• WHAT YOU WILL DO: Reproduce the material below verbatim, line for line, preserving its markup and characters.

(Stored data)
++++++
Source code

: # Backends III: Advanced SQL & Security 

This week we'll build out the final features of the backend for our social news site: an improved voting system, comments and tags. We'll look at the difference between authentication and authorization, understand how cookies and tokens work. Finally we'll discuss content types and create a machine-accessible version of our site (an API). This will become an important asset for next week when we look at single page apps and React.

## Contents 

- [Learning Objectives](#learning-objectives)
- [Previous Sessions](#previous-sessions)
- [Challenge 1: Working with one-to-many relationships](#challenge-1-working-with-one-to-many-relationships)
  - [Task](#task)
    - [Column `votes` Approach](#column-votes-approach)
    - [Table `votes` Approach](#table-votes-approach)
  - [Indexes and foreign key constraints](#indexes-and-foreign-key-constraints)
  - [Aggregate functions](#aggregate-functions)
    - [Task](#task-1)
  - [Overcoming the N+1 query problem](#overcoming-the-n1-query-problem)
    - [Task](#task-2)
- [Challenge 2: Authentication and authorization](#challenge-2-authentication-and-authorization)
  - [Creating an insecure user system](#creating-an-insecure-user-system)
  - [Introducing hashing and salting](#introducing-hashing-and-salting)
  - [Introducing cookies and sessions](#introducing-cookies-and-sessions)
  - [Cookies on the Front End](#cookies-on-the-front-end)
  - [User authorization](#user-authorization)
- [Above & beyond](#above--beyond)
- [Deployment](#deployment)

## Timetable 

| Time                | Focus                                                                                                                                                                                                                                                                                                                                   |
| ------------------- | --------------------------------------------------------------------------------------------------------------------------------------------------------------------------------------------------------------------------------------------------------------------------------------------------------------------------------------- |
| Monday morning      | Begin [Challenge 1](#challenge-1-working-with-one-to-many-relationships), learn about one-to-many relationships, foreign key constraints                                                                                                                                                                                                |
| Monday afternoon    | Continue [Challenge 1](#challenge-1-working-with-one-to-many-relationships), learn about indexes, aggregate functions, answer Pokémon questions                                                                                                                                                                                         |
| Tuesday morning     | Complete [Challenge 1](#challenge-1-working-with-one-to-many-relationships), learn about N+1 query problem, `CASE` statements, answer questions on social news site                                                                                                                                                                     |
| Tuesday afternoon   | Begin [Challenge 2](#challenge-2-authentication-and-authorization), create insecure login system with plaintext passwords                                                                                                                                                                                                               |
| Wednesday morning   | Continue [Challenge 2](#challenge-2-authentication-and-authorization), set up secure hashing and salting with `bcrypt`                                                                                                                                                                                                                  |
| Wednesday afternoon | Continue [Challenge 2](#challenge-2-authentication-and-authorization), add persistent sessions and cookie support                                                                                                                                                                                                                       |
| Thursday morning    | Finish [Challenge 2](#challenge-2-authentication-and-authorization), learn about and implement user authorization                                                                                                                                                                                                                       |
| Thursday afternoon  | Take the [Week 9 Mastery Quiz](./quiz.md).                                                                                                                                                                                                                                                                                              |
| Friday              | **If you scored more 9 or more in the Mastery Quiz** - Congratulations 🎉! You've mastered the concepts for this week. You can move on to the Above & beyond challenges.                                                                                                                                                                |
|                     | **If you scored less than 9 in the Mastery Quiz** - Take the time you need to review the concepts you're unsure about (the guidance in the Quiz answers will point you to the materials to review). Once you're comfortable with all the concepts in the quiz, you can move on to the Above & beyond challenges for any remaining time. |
++++++
• RESULT:
Source code

: # Backends III: Advanced SQL & Security 

This week we'll build out the final features of the backend for our social news site: an improved voting system, comments and tags. We'll look at the difference between authentication and authorization, understand how cookies and tokens work. Finally we'll discuss content types and create a machine-accessible version of our site (an API). This will become an important asset for next week when we look at single page apps and React.

## Contents 

- [Learning Objectives](#learning-objectives)
- [Previous Sessions](#previous-sessions)
- [Challenge 1: Working with one-to-many relationships](#challenge-1-working-with-one-to-many-relationships)
  - [Task](#task)
    - [Column `votes` Approach](#column-votes-approach)
    - [Table `votes` Approach](#table-votes-approach)
  - [Indexes and foreign key constraints](#indexes-and-foreign-key-constraints)
  - [Aggregate functions](#aggregate-functions)
    - [Task](#task-1)
  - [Overcoming the N+1 query problem](#overcoming-the-n1-query-problem)
    - [Task](#task-2)
- [Challenge 2: Authentication and authorization](#challenge-2-authentication-and-authorization)
  - [Creating an insecure user system](#creating-an-insecure-user-system)
  - [Introducing hashing and salting](#introducing-hashing-and-salting)
  - [Introducing cookies and sessions](#introducing-cookies-and-sessions)
  - [Cookies on the Front End](#cookies-on-the-front-end)
  - [User authorization](#user-authorization)
- [Above & beyond](#above--beyond)
- [Deployment](#deployment)

## Timetable 

| Time                | Focus                                                                                                                                                                                                                                                                                                                                   |
| ------------------- | --------------------------------------------------------------------------------------------------------------------------------------------------------------------------------------------------------------------------------------------------------------------------------------------------------------------------------------- |
| Monday morning      | Begin [Challenge 1](#challenge-1-working-with-one-to-many-relationships), learn about one-to-many relationships, foreign key constraints                                                                                                                                                                                                |
| Monday afternoon    | Continue [Challenge 1](#challenge-1-working-with-one-to-many-relationships), learn about indexes, aggregate functions, answer Pokémon questions                                                                                                                                                                                         |
| Tuesday morning     | Complete [Challenge 1](#challenge-1-working-with-one-to-many-relationships), learn about N+1 query problem, `CASE` statements, answer questions on social news site                                                                                                                                                                     |
| Tuesday afternoon   | Begin [Challenge 2](#challenge-2-authentication-and-authorization), create insecure login system with plaintext passwords                                                                                                                                                                                                               |
| Wednesday morning   | Continue [Challenge 2](#challenge-2-authentication-and-authorization), set up secure hashing and salting with `bcrypt`                                                                                                                                                                                                                  |
| Wednesday afternoon | Continue [Challenge 2](#challenge-2-authentication-and-authorization), add persistent sessions and cookie support                                                                                                                                                                                                                       |
| Thursday morning    | Finish [Challenge 2](#challenge-2-authentication-and-authorization), learn about and implement user authorization                                                                                                                                                                                                                       |
| Thursday afternoon  | Take the [Week 9 Mastery Quiz](./quiz.md).                                                                                                                                                                                                                                                                                              |
| Friday              | **If you scored more 9 or more in the Mastery Quiz** - Congratulations 🎉! You've mastered the concepts for this week. You can move on to the Above & beyond challenges.                                                                                                                                                                |
|                     | **If you scored less than 9 in the Mastery Quiz** - Take the time you need to review the concepts you're unsure about (the guidance in the Quiz answers will point you to the materials to review). Once you're comfortable with all the concepts in the quiz, you can move on to the Above & beyond challenges for any remaining time. |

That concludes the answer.